A renúncia dos bens terrenos
13.10.2009Por: Raul Monteiro
Palavras do Evangelho (Marcos 10, 17-30)
Jesus caminhava e alguém se ajoelhou diante dele e perguntou: – Bom Mestre, que devo fazer para ganhar a vida eterna? Jesus disse: – Só Deus é bom e mais ninguém. Tu conheces os mandamentos: (…) Ele respondeu: Tenho observado isso desde a minha juventude. Jesus disse-lhe: – Só uma coisa te falta: vai, vende tudo o que tens, dá aos pobres e terás um tesouro no céu. Depois vem e segue-me! Ouvindo isso, ficou abatido e triste, porque era muito rico. Jesus então disse aos discípulos: – Como é difícil para os ricos entrar no Reino de Deus! (…) É mais fácil um camelo passar pelo buraco de uma agulha do que um rico entrar no Reino de Deus! Eles ficaram espantados ao ouvirem isso, e perguntavam uns aos outros: – Então, quem pode ser salvo? Jesus respondeu: “Em verdade vos digo, quem tiver deixado casa, irmãos, irmãs, mãe, pai, filhos, campos, por causa de mim e do Evangelho, receberá cem vezes mais agora, durante esta vida (…) e, no mundo futuro, a vida eterna.
Reflexão
A Igreja celebra o 28º Domingo do Tempo Comum e o Evangelho inicia-se com alguém diante de Jesus perguntando o que fazer para ganhar a vida eterna? Jesus lhe responde dizendo que deveria vender tudo o que tinha e dar aos pobres, pois somente dessa forma ele teria um tesouro no céu. Mas ele, apesar de ser um praticante piedoso da Lei, ficou abatido e triste, por ser muito rico e bastante apegado ao tesouro que tinha na terra. Diante disso, fez a sua opção por uma vida “regular” que não exigisse partilha, nem despojamento e foi embora, colocando os bens terrenos acima do bem maior, que era ganhar a vida eterna.

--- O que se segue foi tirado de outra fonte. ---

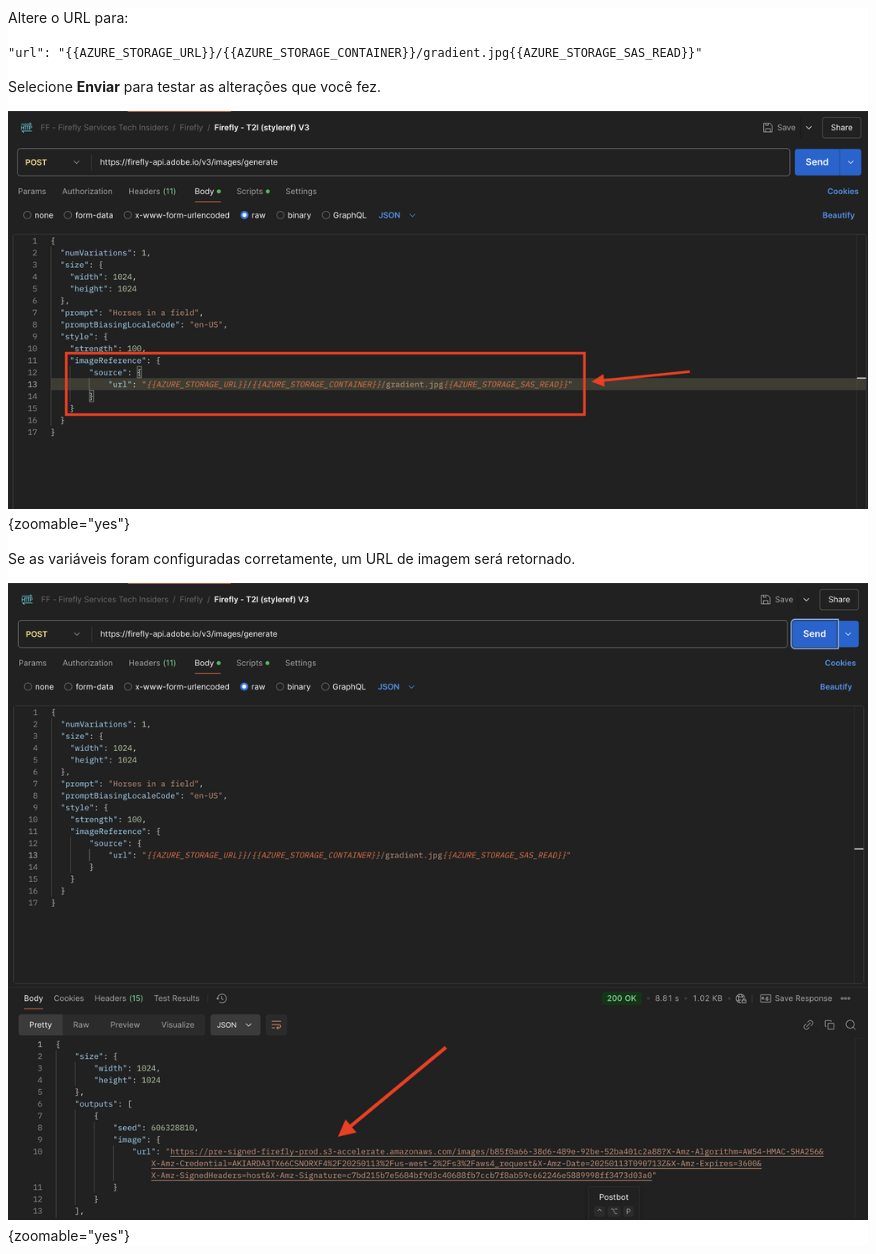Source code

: Altere o URL para:

`"url": "{{AZURE_STORAGE_URL}}/{{AZURE_STORAGE_CONTAINER}}/gradient.jpg{{AZURE_STORAGE_SAS_READ}}"`

Selecione **Enviar** para testar as alterações que você fez.

![Armazenamento do Azure](./images/az106.png){zoomable="yes"}

Se as variáveis foram configuradas corretamente, um URL de imagem será retornado.

![Armazenamento do Azure](./images/az107.png){zoomable="yes"}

Jesus põe em cheque o ensinamento comum sobre a riqueza e a pobreza e o que a sua mensagem significa, lutando contra a incompreensão dos discípulos, por terem a mentalidade formada pela ideologia dominante.

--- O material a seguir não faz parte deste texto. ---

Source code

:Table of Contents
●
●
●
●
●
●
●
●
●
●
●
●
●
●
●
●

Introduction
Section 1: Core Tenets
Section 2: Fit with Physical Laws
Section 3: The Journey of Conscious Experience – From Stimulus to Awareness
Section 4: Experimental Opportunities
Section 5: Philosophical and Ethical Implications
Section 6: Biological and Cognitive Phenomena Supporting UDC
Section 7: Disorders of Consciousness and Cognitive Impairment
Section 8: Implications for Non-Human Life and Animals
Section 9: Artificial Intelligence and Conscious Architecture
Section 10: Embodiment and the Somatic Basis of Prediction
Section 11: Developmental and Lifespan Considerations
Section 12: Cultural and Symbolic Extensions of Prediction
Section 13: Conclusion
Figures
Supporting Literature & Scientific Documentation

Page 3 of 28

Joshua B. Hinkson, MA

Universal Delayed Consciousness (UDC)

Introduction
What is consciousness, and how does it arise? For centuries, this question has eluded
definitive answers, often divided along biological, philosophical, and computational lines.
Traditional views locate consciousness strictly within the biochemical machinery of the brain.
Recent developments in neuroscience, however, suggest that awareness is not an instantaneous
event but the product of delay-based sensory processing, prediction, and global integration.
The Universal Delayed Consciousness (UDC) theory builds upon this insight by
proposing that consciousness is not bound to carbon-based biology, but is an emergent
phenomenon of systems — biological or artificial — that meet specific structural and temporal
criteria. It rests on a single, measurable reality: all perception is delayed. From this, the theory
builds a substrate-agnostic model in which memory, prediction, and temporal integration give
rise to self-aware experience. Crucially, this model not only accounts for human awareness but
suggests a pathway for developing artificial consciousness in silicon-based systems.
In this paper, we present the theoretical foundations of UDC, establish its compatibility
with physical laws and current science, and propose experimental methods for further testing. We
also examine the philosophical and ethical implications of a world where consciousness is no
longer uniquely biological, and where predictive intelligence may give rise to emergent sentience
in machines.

O Evangelho nos mostra que pensamos estar livres das amarras do mundo, porém quando nos é pedido para realmente abrir mão delas, vemos o quanto estamos apegados às coisas terrenas e distantes das coisas celestes.

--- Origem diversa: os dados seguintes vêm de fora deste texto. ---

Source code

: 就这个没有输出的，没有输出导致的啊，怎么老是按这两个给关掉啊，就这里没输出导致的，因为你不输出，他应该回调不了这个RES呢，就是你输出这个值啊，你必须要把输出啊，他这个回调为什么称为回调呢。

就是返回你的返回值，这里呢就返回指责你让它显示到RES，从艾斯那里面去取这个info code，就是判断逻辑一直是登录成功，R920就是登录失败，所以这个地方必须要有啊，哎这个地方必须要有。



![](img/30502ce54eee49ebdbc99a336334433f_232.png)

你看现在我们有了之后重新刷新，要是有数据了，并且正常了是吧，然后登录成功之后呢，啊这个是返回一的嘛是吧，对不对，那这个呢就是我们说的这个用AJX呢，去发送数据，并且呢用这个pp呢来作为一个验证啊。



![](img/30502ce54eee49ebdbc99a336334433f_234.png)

E essa realidade não se aplica apenas para os ricos, mas para todos nós. Quantas vezes nos vemos apegados ao nosso cargo em uma empresa, ao nosso carro, à televisão LCD que compramos, ao “note book” que carregamos para todo lugar, ao namorado(a), às roupas de marca e a tantas outras coisas que acabam por desequilibrar o nosso espírito e o nosso dia-a-dia.
Como a riqueza era considerada sinal da bênção de Deus e a pobreza como sinal de maldição quem não se salvaria era o pobre, pois o rico era abençoado.
Reforçando seu ensinamento Jesus diz: – É mais fácil passar um camelo pelo buraco duma agulha do que um rico entrar no Reino de Deus, deixando os discípulos espantados, se perguntando: – Então quem pode ser salvo?
Jesus lhes responde: – Quem segue na prática da solidariedade e da partilha, deixando casa, irmãos, irmãs, mãe, pai, filhos, campos e riquezas; este receberá cem vezes mais agora, durante esta vida e no mundo futuro, a vida eterna
Essa proposta de Jesus desafia as ideologias que vêem a riqueza como sinal da benção de Deus. A proposta dele não é a riqueza, mas a partilha, não e a acumulação, mas a solidariedade e a justiça, para que todos possam ter o suficiente.
O Evangelho deixa claro que quem viver esta proposta vai sofrer, pois o mundo não vai aceitá-la. A salvação depende da gratuidade e misericórdia de Deus e diante de tal mistério só nos cabe buscá-la, pois o Reino de Deus é uma experiência já existente entre nós, embora não em plenitude.